Conflict reduces availability of production input and income, increases the number of days households had to rely on less preferred foods, and limits the variety of foods eaten and the portion size of meals consumed. While existing studies examine the impact of conflict on different food security measures (e.g., Food Consumption Score, Food Insecurity Experience Scale), the relationship between these measures as well as their relationship with political, economic, and agricultural factors remain under explored. Food insecurity may not only be an externality of conflict but also food deprivation may be utilized as a weapon to discourage residency in contested territories or to incentivize rebellions.

Methodology

This paper examines the association between political factors (e.g., violence, policies that require permit for passage in one’s own hometown), economic factors (e.g., loss of assets, unemployment), agricultural factors (e.g., shortage of water, poor weather conditions), and food insecurity experience and dietary diversity in a conflict setting—that of the occupied Palestinian territory (oPt).
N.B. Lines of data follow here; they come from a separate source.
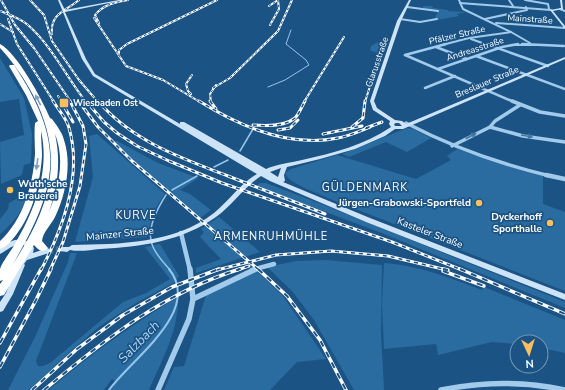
<svg xmlns="http://www.w3.org/2000/svg" width="565" height="390" font-family="'Nunito Sans',sans-serif">
	<style>
		.green { fill: #2a6ca0 }
		.lines { fill: none; stroke-linecap: round; stroke-linejoin: round }
		.stream-far2 { stroke: #94c6ed; stroke-width: 1 }
		.stream-far1 { stroke: #94c6ed; stroke-width: 1.5 }
		.stream { stroke: #94c6ed; stroke-width: 2 }
		.secondary-tunnel { stroke: #3d6d96; stroke-width: 6; stroke-dasharray: 6 3; stroke-linecap: butt }
		.street-far4 { stroke: #a1caeb; stroke-width: 2 }
		.street-far3 { stroke: #a1caeb; stroke-width: 2.5 }
		.street-far2 { stroke: #a1caeb; stroke-width: 3.5 }
		.street-far1 { stroke: #a1caeb; stroke-width: 4.5 }
		.street { stroke: #a1caeb; stroke-width: 5.5 }
		.secondary { fill: #cde4f8; fill-rule: evenodd }
		.highway { fill: #fff; fill-rule: evenodd }
		.rail-far2-casing { stroke: #fff; stroke-width: 2 }
		.rail-far1-casing { stroke: #fff; stroke-width: 3 }
		.rail-casing { stroke: #fff; stroke-width: 3.5 }
		.rail-far2 { stroke: #1b5384; stroke-width: 1; stroke-dasharray: 2.5; stroke-linecap: butt }
		.rail-far1 { stroke: #1b5384; stroke-width: 1.5; stroke-dasharray: 4; stroke-linecap: butt }
		.rail { stroke: #1b5384; stroke-width: 2; stroke-dasharray: 6; stroke-linecap: butt }
		.oneway { fill: #82a0bb }
		.oneway2 { fill: #4377a3 }
		.poi-dot { fill: #fcbe5e; stroke: #1b5384; stroke-width: 1.5 }
		.labels { text-anchor: middle; dominant-baseline: central; stroke-width: 3.5; stroke-linejoin: round; paint-order: stroke }
		.far-street-label { font-size: 9px; fill: #fff; stroke: #1b5384 }
		.far-poi-label { font-size: 9px; font-weight: bold; fill: #fff; stroke: #1b5384; text-anchor: start }
		.poi-label { font-size: 10px; font-weight: bold; fill: #fff; stroke: #1b5384; text-anchor: end }
		.street-label { font-size: 10px; fill: #fff; stroke: #1b5384 }
		.neighbourhood-label { font-size: 11px; letter-spacing: 1px; fill: #fff; stroke: #1b5384 }
		.near-water-label { font-size: 13px; font-style: italic; fill: #add4f2; stroke: #1b5384 }
	</style>
	<rect width="100%" height="100%" fill="#1b5384"/>
	<g class="green">
		<path d="M 423,6 L 432,6 L 433,8 L 448,10 L 448,11 L 466,12 L 457,14 L 459,16 L 437,20 L 433,19 L 435,18 L 438,11 L 423,8 Z"/>
		<path d="M 378,42 L 387,42 L 384,56 L 370,50 L 371,46 Z"/>
		<path d="M 0,58 L 24,98 L 32,134 L 31,163 L 24,165 L 22,175 L 1,184 L 0,142 L 24,135 L 19,99 L 0,102 Z"/>
		<path d="M 407,128 L 413,129 L 431,138 L 407,152 L 386,142 L 349,157 L 342,154 Z"/>
		<path d="M 97,134 L 165,194 L 153,212 L 147,237 L 75,242 L 93,177 L 89,136 Z"/>
		<path d="M 117,141 L 158,163 L 198,178 L 180,190 L 190,194 L 211,210 L 200,218 L 113,142 Z"/>
		<path d="M 457,149 L 543,176 L 543,204 L 565,212 L 565,291 L 330,199 C 320,194 287,183 285,173 L 291,169 L 337,155 L 416,179 L 451,160 L 447,156 Z"/>
		<path d="M 260,183 L 266,183 L 319,203 L 565,302 L 565,308 L 379,232 L 256,186 Z"/>
		<path d="M 27,193 L 29,193 C 23,210 14,223 0,234 L 0,219 L 8,209 L 9,203 Z"/>
		<path d="M 219,217 L 260,252 L 196,273 L 196,268 L 221,259 L 200,237 L 204,232 L 201,229 Z"/>
		<path d="M 160,244 L 179,276 L 175,282 L 136,303 L 100,326 L 72,350 L 29,390 L 8,390 L 35,337 L 68,262 L 70,253 L 77,253 L 36,361 L 38,366 L 43,366 L 50,363 L 123,302 L 146,293 L 170,279 L 145,247 Z"/>
		<path d="M 326,260 L 382,265 L 381,333 L 384,390 L 354,390 L 314,320 L 292,291 L 267,267 L 296,261 Z"/>
		<path d="M 384,263 C 418,265 450,278 482,290 L 484,287 L 565,320 L 565,353 L 541,348 L 541,342 L 517,342 L 517,344 L 492,342 L 438,355 L 436,344 L 384,349 L 382,304 Z"/>
		<path d="M 257,271 L 283,296 L 326,359 L 297,362 L 270,390 L 164,390 L 174,367 L 184,366 L 206,295 Z"/>
		<path d="M 178,297 C 179,330 162,360 149,390 L 111,390 L 116,382 L 112,379 L 104,390 L 49,390 C 89,355 132,325 178,297 Z"/>
	</g>
	<g class="lines">
		<path class="stream-far2" d="M 268,87 L 285,80 L 309,65 L 306,60 L 286,44 L 291,30"/>
		<g class="stream-far1">
			<path d="M 240,151 L 253,129"/>
			<path d="M 214,167 L 228,160"/>
			<path d="M 172,190 L 197,176"/>
			<path d="M 166,195 C 157,209 145,231 153,247 C 157,256 164,263 170,270"/>
		</g>
		<path class="stream" d="M 109,390 C 131,359 203,311 169,269"/>
		<path class="secondary-tunnel" d="M 47,251 L 62,249"/>
		<g class="street-far4">
			<path d="M 459,0 L 463,9 L 511,32 L 530,43"/>
			<path d="M 509,0 L 513,6"/>
			<path d="M 525,0 L 548,4 L 549,9"/>
			<path d="M 460,3 L 551,10"/>
			<path d="M 407,7 L 438,11"/>
			<path d="M 560,9 L 565,11"/>
			<path d="M 400,19 L 420,22 L 437,19"/>
			<path d="M 485,19 L 527,10 L 526,7"/>
			<path d="M 496,23 L 565,28"/>
			<path d="M 471,39 L 488,45"/>
			<path d="M 442,45 L 469,38 L 511,32"/>
			<path d="M 513,45 L 544,45"/>
		</g>
		<g class="street-far3">
			<path d="M 486,44 L 548,66"/>
			<path d="M 522,44 L 564,46"/>
			<path d="M 436,47 L 467,59"/>
			<path d="M 405,55 L 514,102"/>
			<path d="M 405,55 L 446,44"/>
			<path d="M 476,56 L 565,89"/>
			<path d="M 438,69 L 502,47 L 518,44"/>
			<path d="M 425,88 L 455,76"/>
		</g>
		<g class="street-far2">
			<path d="M 512,101 L 540,112 L 565,116"/>
			<path d="M 406,123 C 452,147 500,164 550,176"/>
			<path d="M 490,127 L 523,136 L 565,142"/>
			<path d="M 452,146 L 490,127 L 495,121 L 520,105"/>
		</g>
		<g class="street-far1">
			<path d="M 546,175 L 565,179"/>
			<path d="M 181,233 L 190,270"/>
			<path d="M 252,270 L 274,264"/>
		</g>
		<g class="street">
			<path d="M 193,299 L 256,269"/>
			<path d="M 158,390 L 189,319 L 193,299 L 190,269"/>
			<path d="M 441,390 C 484,381 523,381 565,390"/>
		</g>
		<g class="secondary">
			<path d="M 58,0 L 60,0 L 65,10 L 119,0 L 124,0 L 65,12 L 86,59 L 95,74 L 180,124 L 180,122 L 184,122 L 266,169 C 277,164 290,163 302,160 C 333,153 365,145 391,127 L 389,124 L 390,121 L 373,110 L 370,101 L 397,21 L 409,0 L 411,0 L 401,21 L 374,101 L 377,108 L 395,120 L 402,121 L 406,124 L 565,57 L 565,59 L 403,129 L 395,129 L 385,136 L 355,149 L 320,159 L 287,167 L 284,175 L 285,181 L 283,182 L 370,218 L 565,294 L 565,300 L 366,222 L 270,181 L 261,176 C 244,187 233,205 216,217 C 182,241 141,247 100,249 C 91,250 79,252 70,250 L 67,252 L 60,251 L 59,249 L 60,247 L 69,247 L 72,245 C 120,244 174,244 214,213 C 229,201 240,184 257,174 L 93,76 L 82,59 ZM 396,123 L 399,123 L 402,126 L 395,126 L 394,124 ZM 281,168 L 278,177 L 270,172 Z"/>
			<path d="M 560,0 L 562,0 L 563,9 L 553,11 L 565,26 L 565,29 L 550,10 L 561,8 Z"/>
			<path d="M 15,240 C 24,239 29,241 34,248 L 33,253 L 47,248 L 49,249 L 50,251 L 49,253 L 27,260 L 24,264 L 25,265 L 13,294 L 3,311 L 0,312 L 0,302 L 6,293 L 18,263 L 17,262 L 26,254 L 27,249 L 24,245 C 12,244 10,249 0,254 L 0,247 L 6,243 Z"/>
		</g>
		<path class="highway" d="M 0,44 C 17,53 42,99 50,118 L 52,119 C 57,126 62,132 64,140 C 72,164 66,194 55,217 C 51,225 43,232 42,241 L 48,248 L 46,250 C 40,252 38,249 34,245 L 4,295 L 0,296 L 0,284 L 3,280 L 0,281 C 0,277 0,272 0,269 C 2,262 12,250 16,242 C 35,209 50,170 41,131 C 41,140 42,148 42,156 C 40,184 33,213 16,235 C 12,240 7,247 0,249 L 0,241 C 23,220 33,185 35,154 C 35,144 34,133 35,123 L 38,121 L 26,95 L 9,66 L 10,65 L 14,65 C 66,143 59,185 13,264 C 50,207 66,158 33,95 C 24,78 13,62 0,48 ZM 55,134 C 65,159 59,187 49,212 C 58,187 61,160 55,134 Z"/>
		<defs>
			<g id="rail-far2">
				<path d="M 1,0 L 15,25 L 34,48 L 71,102"/>
				<path d="M 30,0 L 44,15 L 52,41 L 79,80 L 98,102"/>
				<path d="M 269,6 L 278,0"/>
				<path d="M 0,11 C 10,15 20,18 28,25 C 52,46 67,78 86,102"/>
				<path d="M 94,18 L 126,66 L 163,80 L 200,102"/>
				<path d="M 8,19 L 17,44 L 54,102"/>
				<path d="M 99,23 L 95,15 C 103,5 115,2 128,0"/>
				<path d="M 0,24 L 13,32"/>
				<path d="M 270,25 L 279,9 L 278,0"/>
				<path d="M 52,34 C 50,13 66,11 79,0"/>
				<path d="M 119,56 L 119,50 L 127,44 L 217,0"/>
				<path d="M 213,88 L 230,78 L 278,31 L 292,0"/>
				<path d="M 191,94 L 188,91 L 186,84 L 192,75"/>
				<path d="M 58,96 L 62,102"/>
				<path d="M 211,102 L 210,94 L 216,85"/>
				<path d="M 304,102 L 344,37"/>
				<path d="M 365,102 L 371,83"/>
			</g>
			<g id="rail-far1">
				<path d="M 61,101 L 73,122"/>
				<path d="M 86,101 L 104,122 L 117,133 L 137,146 L 169,161 L 222,183 L 392,242 L 462,270"/>
				<path d="M 98,101 C 132,141 181,158 228,176 C 261,189 293,201 325,214"/>
				<path d="M 199,101 C 239,126 290,148 338,138 C 349,136 360,131 370,127"/>
				<path d="M 210,101 L 216,109"/>
				<path d="M 80,103 L 98,127 L 132,161 L 259,270"/>
				<path d="M 253,125 C 265,126 284,127 295,118 C 299,114 302,106 305,101"/>
				<path d="M 352,127 L 363,118 L 365,101"/>
				<path d="M 366,128 L 382,122"/>
				<path d="M 278,130 L 290,128 L 298,120"/>
				<path d="M 323,134 L 362,126"/>
				<path d="M 41,270 C 63,228 83,175 69,128 C 67,119 58,109 53,101"/>
				<path d="M 50,270 L 63,242 L 80,186 L 86,144 L 83,126 L 70,101"/>
				<path d="M 217,270 L 276,255 L 331,251 L 388,256 L 447,270"/>
				<path d="M 237,270 L 249,266"/>
			</g>
			<g id="rail">
				<path d="M 258,269 L 287,296 L 320,340 L 346,390"/>
				<path d="M 443,269 L 448,270"/>
				<path d="M 460,269 L 565,314"/>
				<path d="M 443,271 L 484,286"/>
				<path d="M 0,343 L 41,269"/>
				<path d="M 0,367 L 36,300 L 51,269"/>
				<path d="M 32,390 L 77,349 L 123,315 L 172,287 L 219,269"/>
				<path d="M 44,390 C 104,340 165,292 240,269"/>
			</g>
		</defs>
		<use href="#rail-far2" class="rail-far2-casing"/>
		<use href="#rail-far1" class="rail-far1-casing"/>
		<use href="#rail" class="rail-casing"/>
		<use href="#rail-far2" class="rail-far2"/>
		<use href="#rail-far1" class="rail-far1"/>
		<use href="#rail" class="rail"/>
	</g>
	<defs><path id="oneway-solid" d="M-6-.8H1V-3.2L6.5 0L1 3.2V.8H-6Z"/></defs>
	<g class="oneway">
		<use href="#oneway-solid" transform="translate(38 100) rotate(-117)"/>
		<use href="#oneway-solid" transform="translate(37 164) rotate(98)"/>
	</g>
	<g class="oneway2">
		<use href="#oneway-solid" transform="translate(471 136) rotate(-27)"/>
		<use href="#oneway-solid" transform="translate(527 136) rotate(10)"/>
	</g>
	<g class="poi-dot">
		<rect x="59" y="98" width="10" height="10" rx="2"/>
		<circle cx="10" cy="190" r="4"/>
		<circle cx="479" cy="203" r="4"/>
		<circle cx="550" cy="223" r="4"/>
	</g>
	<g class="labels">
		<g class="far-street-label">
			<text transform="translate(530 19) rotate(4)">Mainstraße</text>
			<text transform="translate(457 35) rotate(-13)">Pfälzer Straße</text>
			<text transform="translate(475 49) rotate(-18)">Andreasstraße</text>
			<text transform="translate(377 62) rotate(-71)">Glarusstraße</text>
			<text transform="translate(487 82) rotate(-23)">Breslauer Straße</text>
		</g>
		<g class="far-poi-label">
			<text x="73" y="103">Wiesbaden Ost</text>
		</g>
		<g class="poi-label">
			<text x="18" y="184" text-anchor="start">Wuth'sche<tspan x="18" dy="12">Brauerei</tspan></text>
			<text x="471" y="203">Jürgen-Grabowski-Sportfeld</text>
			<text x="542" y="217">Dyckerhoff<tspan x="542" dy="12">Sporthalle</tspan></text>
		</g>
		<g class="street-label">
			<text transform="translate(430 233) rotate(21)">Kasteler Straße</text>
			<text transform="translate(120 234) rotate(-6)">Mainzer Straße</text>
		</g>
		<g class="neighbourhood-label">
			<text x="365" y="187">GÜLDENMARK</text>
			<text x="136" y="215">KURVE</text>
			<text x="271" y="236">ARMENRUHMÜHLE</text>
		</g>
		<g class="near-water-label">
			<text transform="translate(139 342) rotate(-46)">Salzbach</text>
		</g>
	</g>
	<g transform="translate(529 354) rotate(176)"><circle r="19" fill="#1b5384" stroke="#7698b5"/>
	<path d="M0-3L7 15L0 10L-7 15Z" fill="#fcbe5e"/>
	<text y="-6" font-size="11" font-weight="bold" text-anchor="middle" fill="#ffffff">N</text>
	</g>
</svg>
The study employs generalized structural equation models to analyze the ‘Survey on socio-economic conditions for Palestinian households 2014’ dataset compiled by the Palestinian Central Bureau of Statistics—which contains a representative sample of the population in the oPt at governorate and locality levels.

Results

We find that in the West Bank, residence in Area C—administered by Israel in both civil and security issues and contains illegal Israeli settlements and outposts—is associated with a higher level of agricultural hardship (p < 0.01) but lower economic hardship (p < 0.01) and a higher dietary diversity (p < 0.001), as compared to those living outside of Area C. In the Gaza Strip, living within one kilometer to a buffer zone is associated with lower dietary diversity (p < 0.01), higher level of political hardship (p < 0.01), and higher level food insecurity experience (p < 0.01) compared to not living in close proximity to a buffer zone. Concomitantly, in the Gaza Strip, food insecurity experience is associated with approximately a one-point reduction in dietary diversity as measured by the food consumption score (p < 0.01).

Conclusions

The results suggest that broader socio-political conditions in the oPt impact different aspects of food security through augmenting the economic and agricultural hardships that are experienced by the residents. As such, it is important to address these broader political and economic structures in order to have more sustainable interventions in reducing food insecurity.